Jul 27, 2015, 2:50 PM EDT
In a studio conservationists and artists from Adess work on a woolly mammoth replica as part of the full-size reproduction of the Chauvet cave, an underground environment identical to the original that contains the world's oldest known cave paintings, on January 30, 2024 in Vallon Pont d'Arc,France.
Patrick Aventurier/Getty Images

A study led by Alan Cooper, a paleogeneticist at the University of Adelaide in Australia, has looked at the fossils of ancient mammoths, sloths, and other megafauna, and it determines that the reason for the extinction of such creatures has more to do with climate change than it has to do with hunting. While human activity may still have been a big factor in the climate change, this recent study sheds more light on the disappearance of so many species thousands of years ago. Science writes:

About 30,000 years ago, mammoths, giant sloths, and other massive mammals roamed the earth. Twenty thousand years later they were all gone. Some researchers blame human hunting, but a new study claims that abrupt shifts in climate set in motion a downward spiral for many of these species, one that humans aggravated. The results, the authors say, are a warning to modern humans that, if not slowed, current warming could doom many more species.
Until recently, researchers relied primarily on fossils to assess the rise and fall of big mammals over the past 60,000 years. But a team led by Alan Cooper, a paleogeneticist at the University of Adelaide in Australia, added ancient DNA—isolated from the same fossils—to the mix. Based on how diverse a species’ DNA is at a given site, he and his colleagues can estimate how plentiful the animals were at a particular point in time. They compiled material from thousands of sites across North America and Eurasia, focusing on DNA from ancient mammal bones that had been analyzed by radio carbon methods to determine their ages.

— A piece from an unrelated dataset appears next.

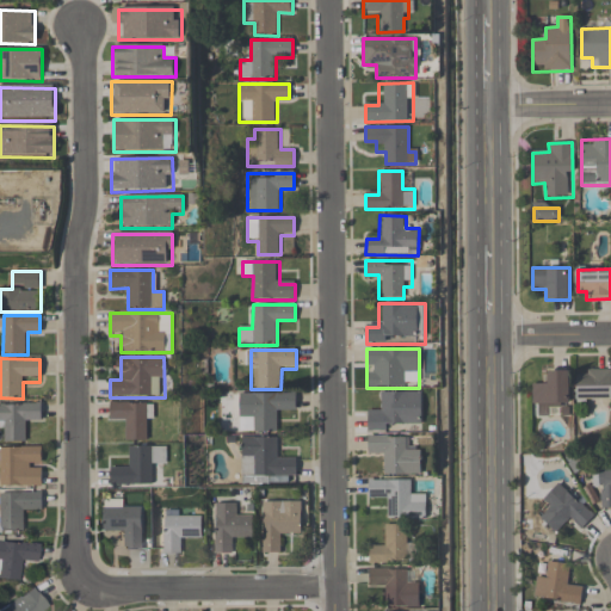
[(610,369),(576,370),(576,402),(610,401),(610,369)]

The analysis showed that various species were disappearing at different times from different sites over the past 60,000 years. Sometimes they were replaced by new populations moving in as the climate cooled; other times they were not—and the permanent loss may have represented one of the large mammals' extinction.
"This abrupt warming had a profound impact on climate that caused marked shifts in global rainfall and vegetation patterns," Alan Cooper, the lead author and director of the Australian Centre for Ancient DNA, said. "Even without the presence of humans we saw mass extinctions. When you add the modern addition of human pressures and fragmenting of the environment to the rapid changes brought by global warming, it raises serious concerns about the future of our environment."